On 3 November 2016, following a report by the French Office for the Protection of Refugees and Stateless Persons, the Paris Public Prosecutor’s Office opened a preliminary investigation against Roger Lumbala on the charges of crimes against humanity, complicity in these crimes and participation in a conspiracy to commit these crimes. The Central Office for the Fight against Crimes Against Humanity began searching for him and pursued him for several years. On 29 December 2020, he was finally arrested by the police in Paris. He was remanded in custody on 2 January 2021, indicted and then charged on 6 November 2023, after a 27-month investigation.

“Once the news of Roger Lumbala ’s arrest in Paris reached the DRC, and when he affected communities understood that it concerned an ongoing case for the crimes against humanity committed in their region between 2002 and 2003, they expressed a desire to participate,” recounts Daniele Perissi of the Swiss NGO Trial International.
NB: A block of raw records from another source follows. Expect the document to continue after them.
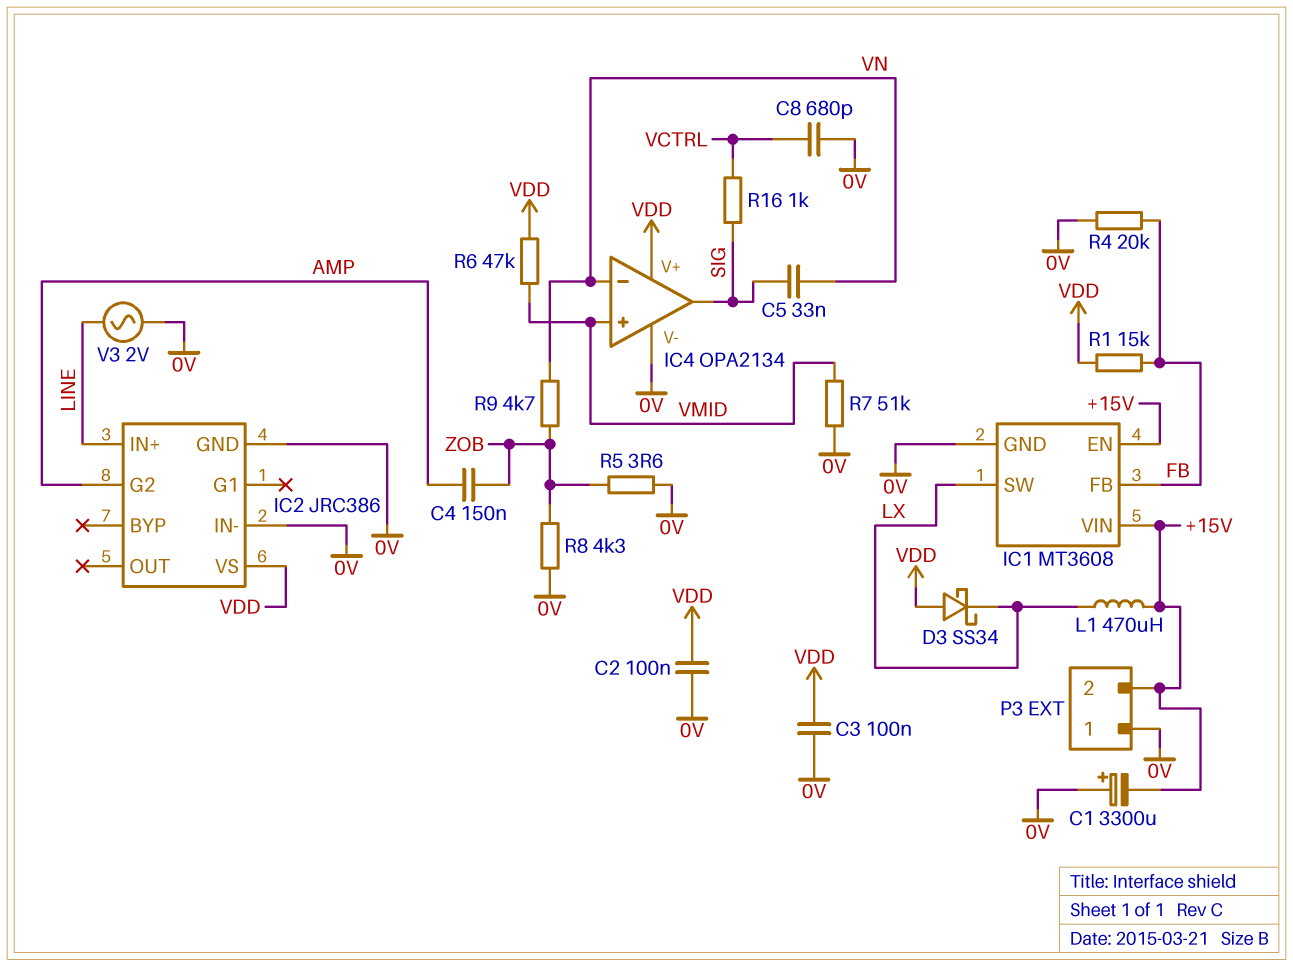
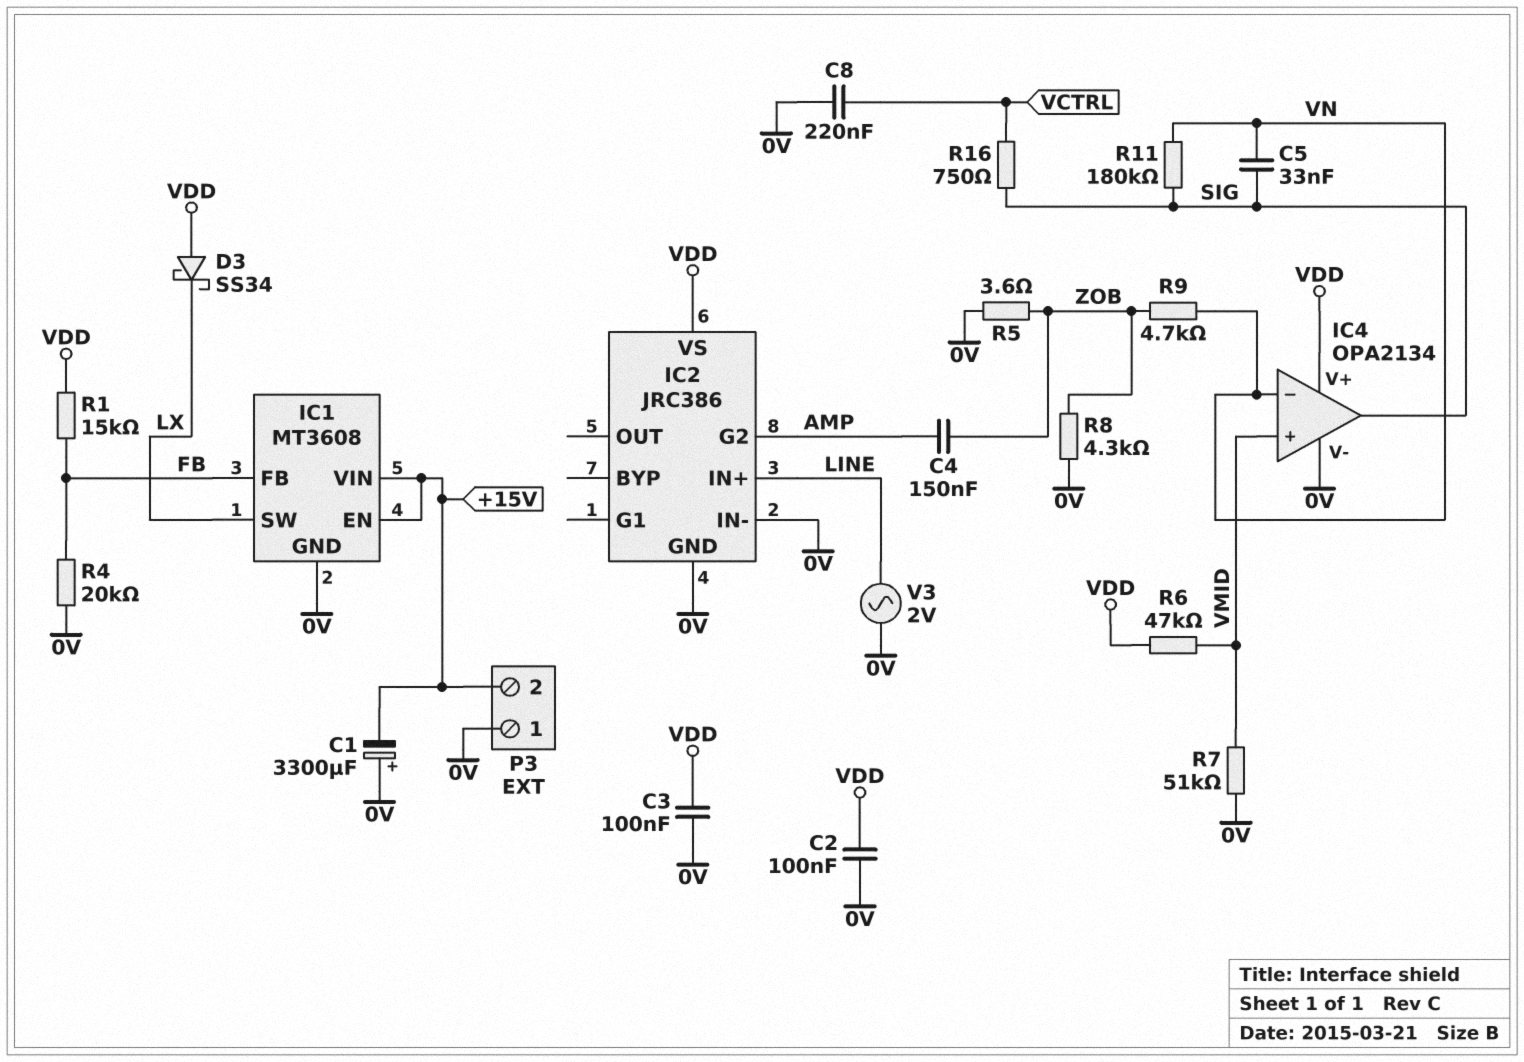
C8: 680pF (0V, VCTRL) -> 220nF (0V, VCTRL)
L1: 470uH (+15V, LX) -> none
R11: none -> 180k (SIG, VN)
R16: 1k (SIG, VCTRL) -> 750 (SIG, VCTRL)

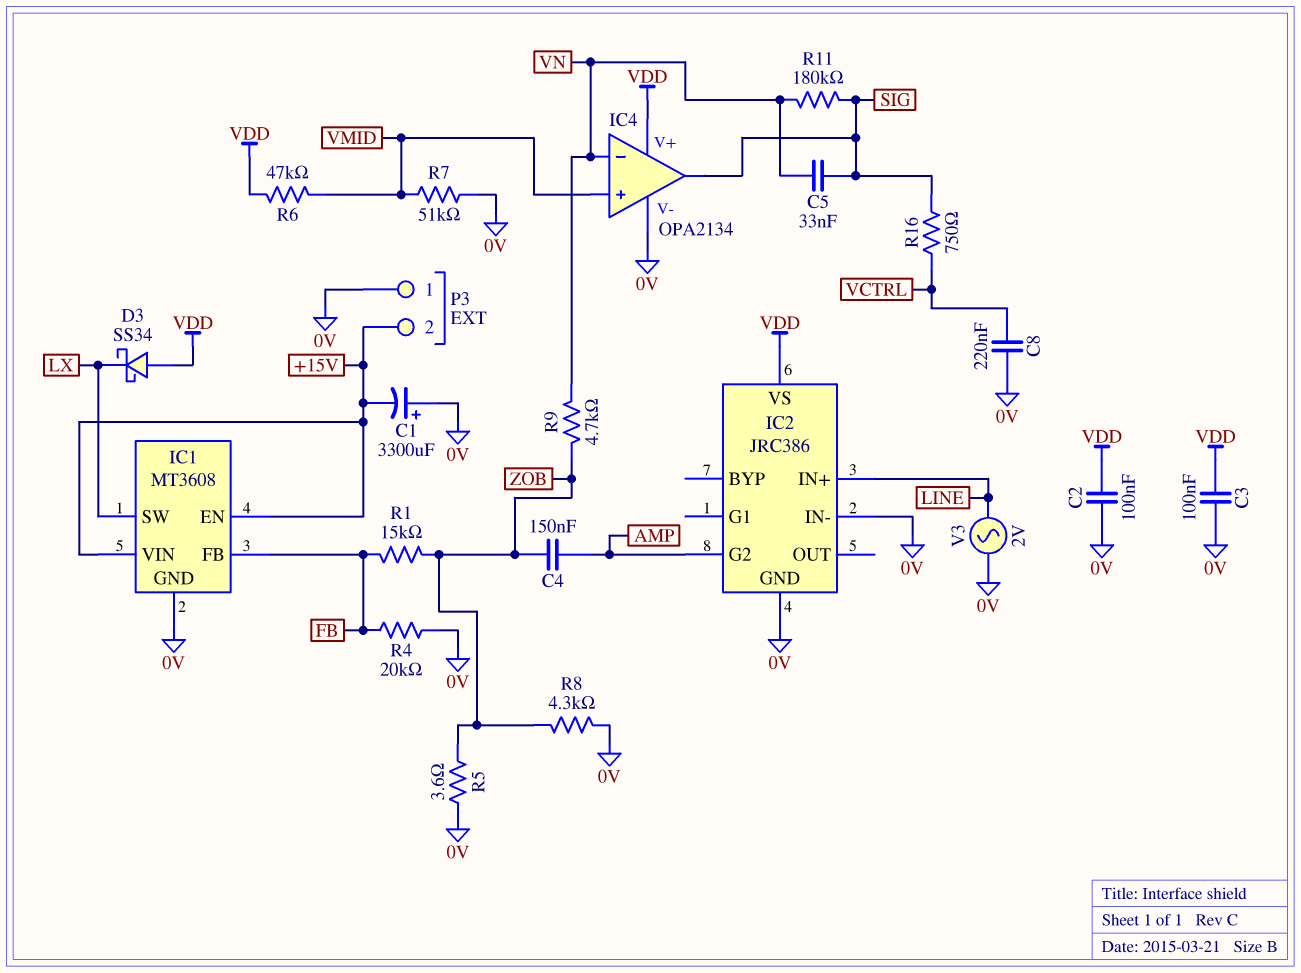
R1: 15k (FB, VDD) -> 15k (FB, ZOB)

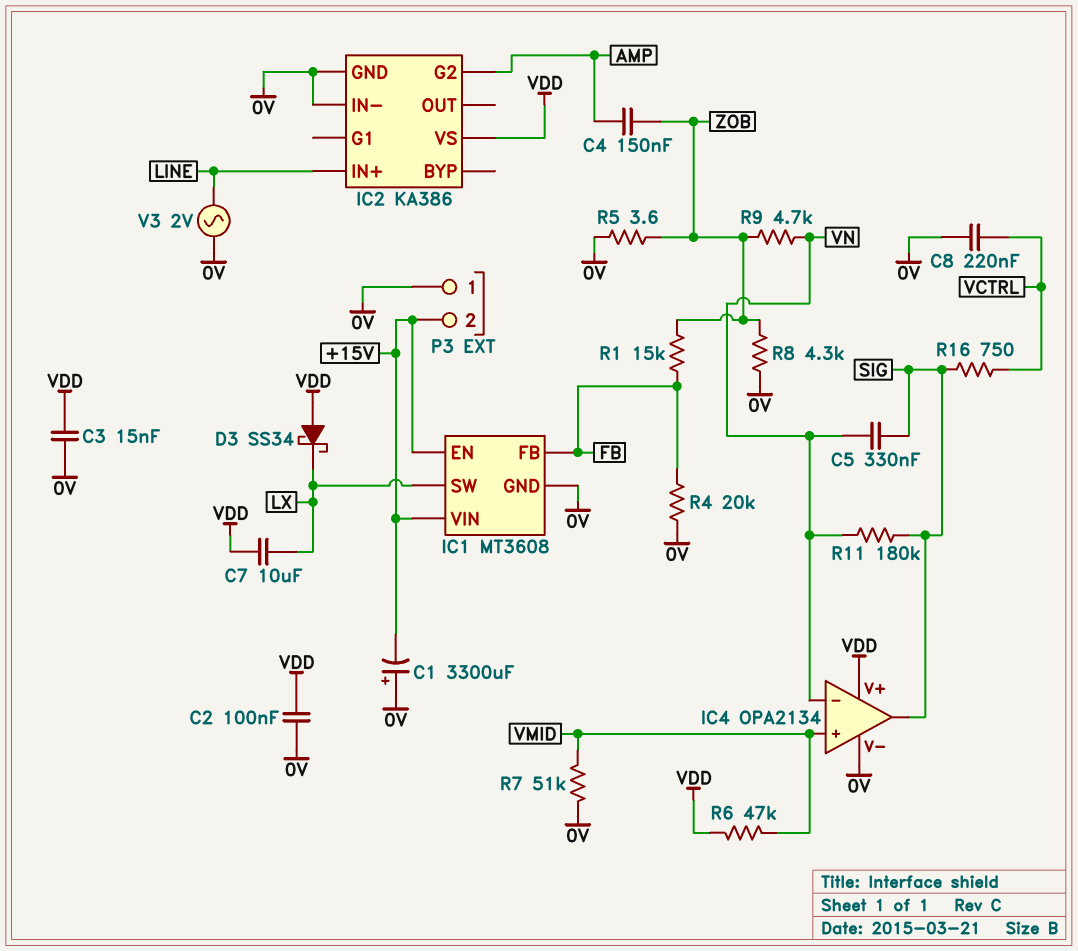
C3: 100nF (0V, VDD) -> 15nF (0V, VDD)
C5: 33nF (SIG, VN) -> 330nF (SIG, VN)
C7: none -> 10uF (LX, VDD)
IC2: JRC386 -> KA386

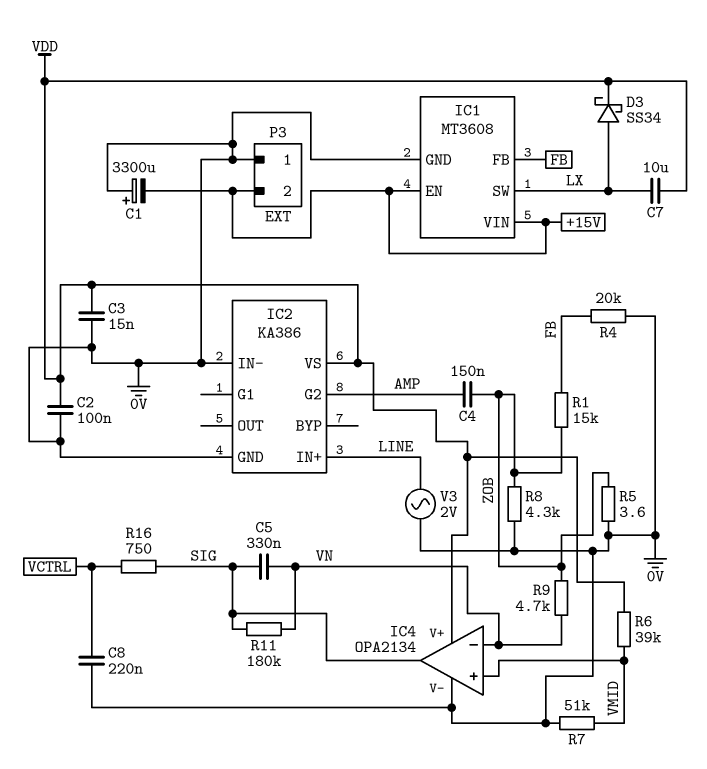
D3: schottky SS34 (A VDD, K LX) -> schottky SS34 (A LX, K VDD)
R6: 47k (VDD, VMID) -> 39k (VDD, VMID)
This organisation, which specializes in combating impunity for international crime, had a branch in South Kivu, DRC. It established contact with local NGOs. Together, they collected testimonies from residents identifying themselves as victims and documented evidence. “We transmitted this information to the investigating judge during the inquiry, says Daniele Perissi, and it was he who deemed it appropriate to invite some of these people in order to hear them.” 

This work is all the more necessary given that the investigating judge himself did not visit the site due to the security situation, marked by numerous attacks by armed groups present in the area.

“We track people down and judge them”

This lack of on-site investigation is used as an argument by Roger Lumbala’s defence. In a statement dated October 7, which Afrique XXI was able to consult, his lawyers describe the inquiry as “detached from reality, conducted more than twenty years after the events, 8000 kilometres from the theatre of events, without any investigator dispatched to the DRC.”

Philippe Zeller questions above all the exercise of universal jurisdiction in this case. For Marc-André Lagrange, a former humanitarian worker in Ituri and now a consultant specializing in the Great Lakes region, “at a time when the International Criminal Court is highly controversial, it is important that countries such as France and the Paris public prosecutor’s office can assert that war crimes and crimes: we will seek out the perpetrators and bring them to justice.”

For the civil parties, this is also a trial for history. “These crimes committed twenty years ago are unfortunately very similar to what is happening today in eastern DRC,” says Daniel Perissi of the NGO Trial. “Militias, which were created and are supported by neighbouring countries, continue to terrorise civilian populations. […] And, just as back then, there are peace agreements and negotiations that fail to address issues of justice, reparation, dignity and human rights…” He sighs at the risk of repeating the mistakes of the past.

1Universal jurisdiction allows a state to prosecute and trial perpetrators of serious crimes, even if they were committed outside the national territory, by one or more foreign victims.

2Following the First Congo War, it was motivated in particular by the presence in the east of the country of former genocidaires who had fled from neighbouring Rwanda after the Rwandan Patriotic Front put an end to the genocide and regained power in Kigali in June 1994. Their presence in the neighbouring country was unacceptable to the new Rwandan government, which launched an offensive.

3“Mapping Project Report on the Most Serious Violations of Human Rights and International Humanitarian Law Committed between March 1993 and June 2003 in the Territory of the Democratic Republic of Congo”, August 2010, available in PDF here.

4Human Rights Watch, Ituri: “Covered in Blood", 7 July 2003, available here.

5United Nations Security Council, Report of the Special Investigation Team on the Mombasa Events, 31 December 2002-10 January 2003, 25 June 2003.

6International Criminal Court fact sheet on Thomas Lubanga, available here.

7International Criminal Court fact sheet on Jean-Pierre Bemba Gombo, available here.